**Exercise objective**
Reproduce the lines from the start of the records up to and including the line with "var sketch = newSketch(context, id", swapping "myFeature" for "plateFeature" and keeping everything else unchanged. Leave the pictures out of your answer.

## start Dataset excerpts

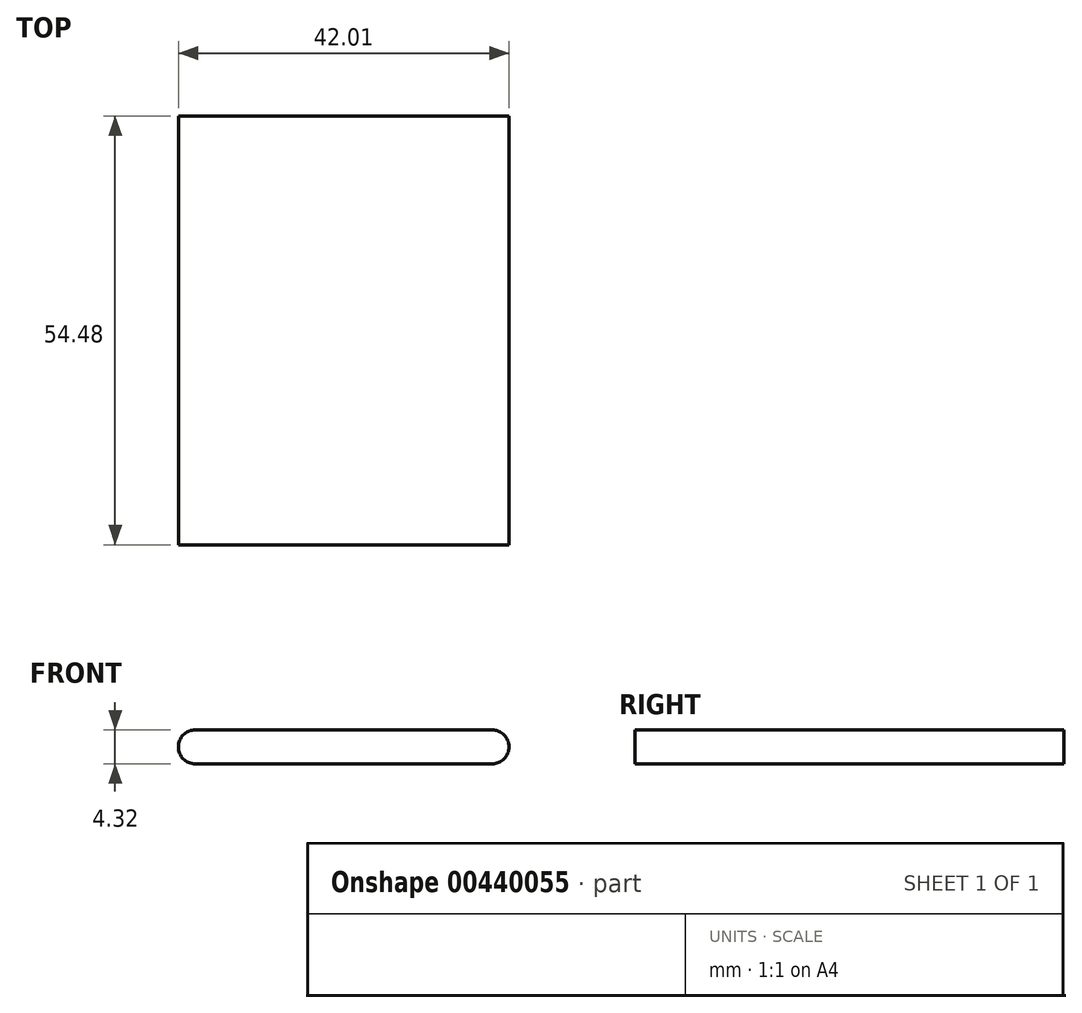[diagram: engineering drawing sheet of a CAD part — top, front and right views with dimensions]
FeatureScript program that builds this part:
annotation { "Feature Type Name" : "Feature", "Feature Type Description" : "" }
export const myFeature = defineFeature(function(context is Context, id is Id, definition is map)
    precondition{}
    {
        {
            var Q0;
            Q0=qCreatedBy(makeId("Top.planeOp"),FACE);
            var sketch = newSketch(context, id + "F0", { "sketchPlane" : qUnion([Q0])});
            skLineSegment(sketch, "E0.bottom", {"start": v(-26.67, 12.36) * mm, "end": v(15.34, 12.36) * mm});
            skLineSegment(sketch, "E0.top", {"start": v(-26.67, -42.12) * mm, "end": v(15.34, -42.12) * mm});
            skLineSegment(sketch, "E0.left", {"start": v(-26.67, 12.36) * mm, "end": v(-26.67, -42.12) * mm});
            skLineSegment(sketch, "E0.right", {"start": v(15.34, 12.36) * mm, "end": v(15.34, -42.12) * mm});
            skSolve(sketch);
        }
        {
            var Q0;
            Q0=makeQuery(id+"F0.imprint","IMPRINT",FACE,{"disambiguationData":[TD([[makeQuery(id+"F0.imprint","IMPRINT",EDGE,{"derivedFrom":sQuery(id+"F0.wireOp",EDGE,"E0.bottom")}),-1.0]])]});
            extrude(context, id + "F1", {"entities" : qUnion([Q0]), "depth" : 4.32 * mm});
        }
        {
            var Q0;
            Q0=makeQuery(id+"F1.opExtrude","CAP_EDGE",EDGE,{"disambiguationData":[OSD([sQuery(id+"F0.wireOp",EDGE,"E0.left")])],"isStart":false});
            var Q1;
            Q1=makeQuery(id+"F1.opExtrude","CAP_EDGE",EDGE,{"disambiguationData":[OSD([sQuery(id+"F0.wireOp",EDGE,"E0.right")])],"isStart":false});
            var Q2;
            Q2=makeQuery(id+"F1.opExtrude","CAP_EDGE",EDGE,{"disambiguationData":[OSD([sQuery(id+"F0.wireOp",EDGE,"E0.left")])],"isStart":true});
            var Q3;
            Q3=makeQuery(id+"F1.opExtrude","CAP_EDGE",EDGE,{"disambiguationData":[OSD([sQuery(id+"F0.wireOp",EDGE,"E0.right")])],"isStart":true});
            fillet(context, id + "F2", {"entities" : qUnion([Q0, Q1, Q2, Q3]), "radius" : 2.16 * mm, "tangentPropagation" : true, "allowEdgeOverflow" : false});
        }
    });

## end Dataset excerpts

**Result of this exercise**
[diagram: engineering drawing sheet of a CAD part — top, front and right views with dimensions]
FeatureScript program that builds this part:
annotation { "Feature Type Name" : "Feature", "Feature Type Description" : "" }
export const plateFeature = defineFeature(function(context is Context, id is Id, definition is map)
    precondition{}
    {
        {
            var Q0;
            Q0=qCreatedBy(makeId("Top.planeOp"),FACE);
            var sketch = newSketch(context, id + "F0", { "sketchPlane" : qUnion([Q0])});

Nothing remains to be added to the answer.